Une recommandation qui « ne constitue en rien une remise en question de ses précédents avis »
Dans sa communication, la HAS précise qu’une telle levée « ne remet pas en question l’intérêt de cette vaccination, que ce soit en milieu professionnel ou en population générale ». Elle ajoute également que sa recommandation « ne constitue en rien une remise en question de ses précédents avis et recommandations rendus dans des contextes sanitaires et épidémiques différents ».
Depuis septembre 2021, les 2,7 millions professionnels concernés devaient attester d’un schéma vaccinal complet (deux, puis trois doses), sous peine d’être suspendus, sans rémunération. Mi-mars, « autour de 0,3 % des agents » hospitaliers étaient suspendus, selon le ministère, et moins de 2000 chez les professionnels libéraux, selon l’Assurance Maladie.
Le sénateur Bernard Jomier s’inquiète d’un « virage politique »
Ancien corapporteur de la commission d’enquête sur la gestion de l’épidémie de covid-19, le sénateur Bernard Jomier (apparenté PS) se montre très réservé sur l’annonce de la HAS, qu’il qualifie de « critiquable ». « On est toujours dans des phases répétées, il y a toujours une incertitude sur l’évolution de la pandémie. Certes, on a des variants qui posent moins de problèmes, mais les infections répétées sont problématiques. Je trouve que la HAS est en dessous de ses responsabilités de santé publique », s’inquiète ce médecin de profession. « J’appelle à beaucoup de circonspection dans la décision qui sera prise derrière », invite-t-il.
Dans son avis, la HAS a par ailleurs passé en revue d’autres vaccinations obligatoires pour les soignants. Elle suggère par exemple de lever l’obligation concernant la diphtérie, le tétanos et la poliomyélite, sauf à Mayotte. « C’est un virage complet par rapport à 2018, je ne suis pas favorable à ce virage politique là. Les extensions de 2018 ont prouvé leur efficacité. Il y a un manque de prudence alors que les Français ne contestent pas ces obligations », s’interroge le sénateur de Paris.
Sollicitée également par Public Sénat, la présidente de la commission des affaires sociales Catherine Deroche (LR) dit « prendre acte » de l’avis de la HAS. « Je partage sur le fait que les professionnels de santé doivent prendre toutes les mesures pour ne pas contaminer les patients et je serais donc favorable à une obligation vaccinale contre la grippe, mais sur le covid-19, la contamination se fait maintenant par les gens vaccinés. On est dans une épidémie moins virulente donc j’en prends acte », réagit la sénatrice, médecin également. « Est-ce que ça fera revenir des soignants, c’est une autre question. Mais si certains veulent réintégrer, ils peuvent le faire. »

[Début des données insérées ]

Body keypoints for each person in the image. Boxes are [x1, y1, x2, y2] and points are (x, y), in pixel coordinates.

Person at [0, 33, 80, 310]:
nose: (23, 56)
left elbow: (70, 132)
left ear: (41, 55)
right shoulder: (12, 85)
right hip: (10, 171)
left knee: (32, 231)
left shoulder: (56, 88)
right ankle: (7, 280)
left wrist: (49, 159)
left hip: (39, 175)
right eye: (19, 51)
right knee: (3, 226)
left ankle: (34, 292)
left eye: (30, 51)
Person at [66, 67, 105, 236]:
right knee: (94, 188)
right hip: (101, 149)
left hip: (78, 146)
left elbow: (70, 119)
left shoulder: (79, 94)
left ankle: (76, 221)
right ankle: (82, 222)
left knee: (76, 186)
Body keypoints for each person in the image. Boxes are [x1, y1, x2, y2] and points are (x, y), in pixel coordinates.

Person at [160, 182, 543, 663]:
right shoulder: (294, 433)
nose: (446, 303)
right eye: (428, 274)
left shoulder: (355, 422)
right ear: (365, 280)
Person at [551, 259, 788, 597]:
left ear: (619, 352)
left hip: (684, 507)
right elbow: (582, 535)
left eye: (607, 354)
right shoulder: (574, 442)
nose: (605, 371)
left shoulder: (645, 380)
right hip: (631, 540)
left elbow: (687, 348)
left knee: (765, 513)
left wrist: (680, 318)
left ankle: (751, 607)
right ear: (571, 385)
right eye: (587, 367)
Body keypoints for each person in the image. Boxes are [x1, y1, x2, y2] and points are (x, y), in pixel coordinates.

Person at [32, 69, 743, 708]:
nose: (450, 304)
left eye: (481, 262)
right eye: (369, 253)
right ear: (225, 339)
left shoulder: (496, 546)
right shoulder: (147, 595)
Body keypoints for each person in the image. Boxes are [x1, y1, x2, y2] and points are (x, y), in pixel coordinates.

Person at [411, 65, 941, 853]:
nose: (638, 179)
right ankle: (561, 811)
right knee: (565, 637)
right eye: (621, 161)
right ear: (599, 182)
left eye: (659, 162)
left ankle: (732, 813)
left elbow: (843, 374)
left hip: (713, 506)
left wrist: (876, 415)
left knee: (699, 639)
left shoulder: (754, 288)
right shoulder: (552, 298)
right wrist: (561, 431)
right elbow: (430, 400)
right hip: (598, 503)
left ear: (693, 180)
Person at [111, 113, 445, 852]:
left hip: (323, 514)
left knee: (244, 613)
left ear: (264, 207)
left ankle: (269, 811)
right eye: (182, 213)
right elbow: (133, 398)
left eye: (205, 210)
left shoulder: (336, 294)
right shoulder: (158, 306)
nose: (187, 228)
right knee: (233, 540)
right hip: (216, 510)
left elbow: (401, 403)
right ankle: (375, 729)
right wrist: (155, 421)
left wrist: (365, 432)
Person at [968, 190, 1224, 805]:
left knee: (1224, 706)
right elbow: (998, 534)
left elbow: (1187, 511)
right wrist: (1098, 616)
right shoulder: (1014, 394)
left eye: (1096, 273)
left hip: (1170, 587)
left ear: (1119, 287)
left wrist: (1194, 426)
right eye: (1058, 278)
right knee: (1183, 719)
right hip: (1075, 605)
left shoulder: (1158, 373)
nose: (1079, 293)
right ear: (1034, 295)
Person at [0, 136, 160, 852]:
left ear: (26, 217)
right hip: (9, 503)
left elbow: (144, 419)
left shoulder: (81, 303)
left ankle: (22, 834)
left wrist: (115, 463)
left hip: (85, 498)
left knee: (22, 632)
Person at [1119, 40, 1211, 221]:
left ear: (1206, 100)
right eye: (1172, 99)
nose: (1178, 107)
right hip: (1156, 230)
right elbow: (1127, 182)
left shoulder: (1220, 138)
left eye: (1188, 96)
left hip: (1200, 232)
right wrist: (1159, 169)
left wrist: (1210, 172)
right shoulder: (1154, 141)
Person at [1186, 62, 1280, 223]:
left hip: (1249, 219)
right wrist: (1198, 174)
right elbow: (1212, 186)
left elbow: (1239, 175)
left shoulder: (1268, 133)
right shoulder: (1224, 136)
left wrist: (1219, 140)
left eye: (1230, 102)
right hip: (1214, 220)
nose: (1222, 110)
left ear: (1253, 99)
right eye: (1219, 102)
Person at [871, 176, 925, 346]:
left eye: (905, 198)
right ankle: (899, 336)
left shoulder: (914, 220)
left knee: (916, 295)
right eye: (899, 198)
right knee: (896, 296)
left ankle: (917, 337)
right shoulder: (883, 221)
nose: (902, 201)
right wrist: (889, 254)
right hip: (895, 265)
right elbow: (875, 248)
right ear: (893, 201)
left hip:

« C’est beaucoup beaucoup trop tard », dénonce le sénateur Loïc Hervé
Des sénateurs, qui défendaient la fin de cette obligation, ont fait part en fin de journée de leur satisfaction. Certains comme Loïc Hervé (Union centriste) ont regretté le calendrier. « Il aura fallu des mois pour que l’obligation vaccinale covid-19 des soignants soit enfin levée. C’est beaucoup beaucoup trop tard quand on sait qu’elle n’existait pas dans de nombreux pays et que ceux qui l’avaient instaurée l’ont levée depuis longtemps. »
Une autre saisine est en cours, celle du Comité consultatif national d’éthique pour les sciences de la vie et de la santé (CCNE). À la demande du ministère, elle devra répondre aux questions éthiques et d’acceptabilité sociale soulevées par les obligations vaccinales des professionnels, et notamment les conséquences de celles-ci.
Le 5 avril, les sénateurs de la commission des affaires sociales auront l’occasion de poser des questions à Dominique Le Guludec, la présidente de la Haute Autorité de santé, au sujet de ce rapport sur les obligations vaccinales.